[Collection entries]
▼

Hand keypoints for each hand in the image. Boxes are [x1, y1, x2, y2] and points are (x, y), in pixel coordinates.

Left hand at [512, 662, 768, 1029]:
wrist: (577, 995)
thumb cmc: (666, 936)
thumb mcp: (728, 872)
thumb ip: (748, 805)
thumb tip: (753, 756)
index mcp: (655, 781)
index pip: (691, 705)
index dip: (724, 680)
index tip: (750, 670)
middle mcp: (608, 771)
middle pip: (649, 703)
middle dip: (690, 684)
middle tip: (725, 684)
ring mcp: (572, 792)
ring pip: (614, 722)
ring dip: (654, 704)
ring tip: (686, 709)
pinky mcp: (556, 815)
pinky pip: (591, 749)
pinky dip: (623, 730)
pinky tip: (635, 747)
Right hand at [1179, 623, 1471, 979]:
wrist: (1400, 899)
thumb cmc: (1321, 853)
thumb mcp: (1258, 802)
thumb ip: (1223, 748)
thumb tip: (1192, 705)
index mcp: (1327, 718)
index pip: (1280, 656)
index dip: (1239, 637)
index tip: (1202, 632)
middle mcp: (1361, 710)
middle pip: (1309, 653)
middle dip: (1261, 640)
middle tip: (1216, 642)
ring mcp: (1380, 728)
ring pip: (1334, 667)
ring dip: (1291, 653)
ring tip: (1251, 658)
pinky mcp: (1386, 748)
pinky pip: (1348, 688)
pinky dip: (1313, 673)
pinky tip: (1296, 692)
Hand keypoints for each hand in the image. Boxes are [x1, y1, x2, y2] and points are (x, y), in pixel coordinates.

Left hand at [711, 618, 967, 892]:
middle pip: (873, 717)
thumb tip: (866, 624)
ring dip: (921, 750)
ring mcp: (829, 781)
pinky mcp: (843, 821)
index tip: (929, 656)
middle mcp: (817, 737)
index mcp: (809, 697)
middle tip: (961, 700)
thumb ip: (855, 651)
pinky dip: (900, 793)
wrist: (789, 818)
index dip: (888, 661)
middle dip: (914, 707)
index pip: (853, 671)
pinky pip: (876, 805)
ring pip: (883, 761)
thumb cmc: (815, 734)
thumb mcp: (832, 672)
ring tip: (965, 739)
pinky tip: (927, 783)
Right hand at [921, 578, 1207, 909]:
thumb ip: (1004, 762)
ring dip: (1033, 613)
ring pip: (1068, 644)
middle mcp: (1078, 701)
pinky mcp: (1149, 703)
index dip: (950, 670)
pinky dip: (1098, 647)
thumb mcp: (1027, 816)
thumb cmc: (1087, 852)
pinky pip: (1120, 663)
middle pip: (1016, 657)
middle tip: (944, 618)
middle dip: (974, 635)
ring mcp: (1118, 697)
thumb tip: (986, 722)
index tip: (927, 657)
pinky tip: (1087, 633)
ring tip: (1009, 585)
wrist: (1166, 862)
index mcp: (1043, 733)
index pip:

▲

▶ _Task objective_
Copy, please, exactly the lines that start at the first line of the data and end at the line containing "middle pip: (1016, 657)", both kept and no others.

▶ _Solution for this exercise_
Hand keypoints for each hand in the image. Boxes are [x1, y1, x2, y2] and points are (x, y), in pixel coordinates.

Left hand at [512, 662, 768, 1029]:
wrist: (577, 995)
thumb cmc: (666, 936)
thumb mcp: (728, 872)
thumb ip: (748, 805)
thumb tip: (753, 756)
index mcp: (655, 781)
index pip: (691, 705)
index dip: (724, 680)
index tip: (750, 670)
middle mcp: (608, 771)
middle pip: (649, 703)
middle dip: (690, 684)
middle tip: (725, 684)
ring mcp: (572, 792)
ring pip: (614, 722)
ring dip: (654, 704)
ring tip: (686, 709)
pinky mcp: (556, 815)
pinky pip: (591, 749)
pinky dip: (623, 730)
pinky tip: (635, 747)
Right hand at [1179, 623, 1471, 979]:
wrist: (1400, 899)
thumb cmc: (1321, 853)
thumb mcp: (1258, 802)
thumb ip: (1223, 748)
thumb tip: (1192, 705)
index mcp: (1327, 718)
index pip: (1280, 656)
index dip: (1239, 637)
index tip: (1202, 632)
middle mcp: (1361, 710)
middle pip: (1309, 653)
middle dip: (1261, 640)
middle tip: (1216, 642)
ring mcp: (1380, 728)
ring pip: (1334, 667)
ring dip: (1291, 653)
ring tip: (1251, 658)
pinky mcp: (1386, 748)
pinky pip: (1348, 688)
pinky dip: (1313, 673)
pinky tip: (1296, 692)
Hand keypoints for each hand in the image. Boxes are [x1, y1, x2, y2] and points are (x, y), in pixel coordinates.

Left hand at [711, 618, 967, 892]:
middle pip: (873, 717)
thumb tip: (866, 624)
ring dip: (921, 750)
ring mcp: (829, 781)
pinky mcp: (843, 821)
index tip: (929, 656)
middle mcp: (817, 737)
index mcp: (809, 697)
middle tip: (961, 700)
thumb ip: (855, 651)
pinky dip: (900, 793)
wrist: (789, 818)
index dip: (888, 661)
middle dip: (914, 707)
index pip: (853, 671)
pinky pip: (876, 805)
ring pip: (883, 761)
thumb cmc: (815, 734)
thumb mcp: (832, 672)
ring tip: (965, 739)
pinky tip: (927, 783)
Right hand at [921, 578, 1207, 909]:
thumb ip: (1004, 762)
ring dip: (1033, 613)
ring pip: (1068, 644)
middle mcp: (1078, 701)
pinky mcp: (1149, 703)
index dip: (950, 670)
pinky dip: (1098, 647)
thumb mcp: (1027, 816)
thumb cmc: (1087, 852)
pinky pip: (1120, 663)
middle pip: (1016, 657)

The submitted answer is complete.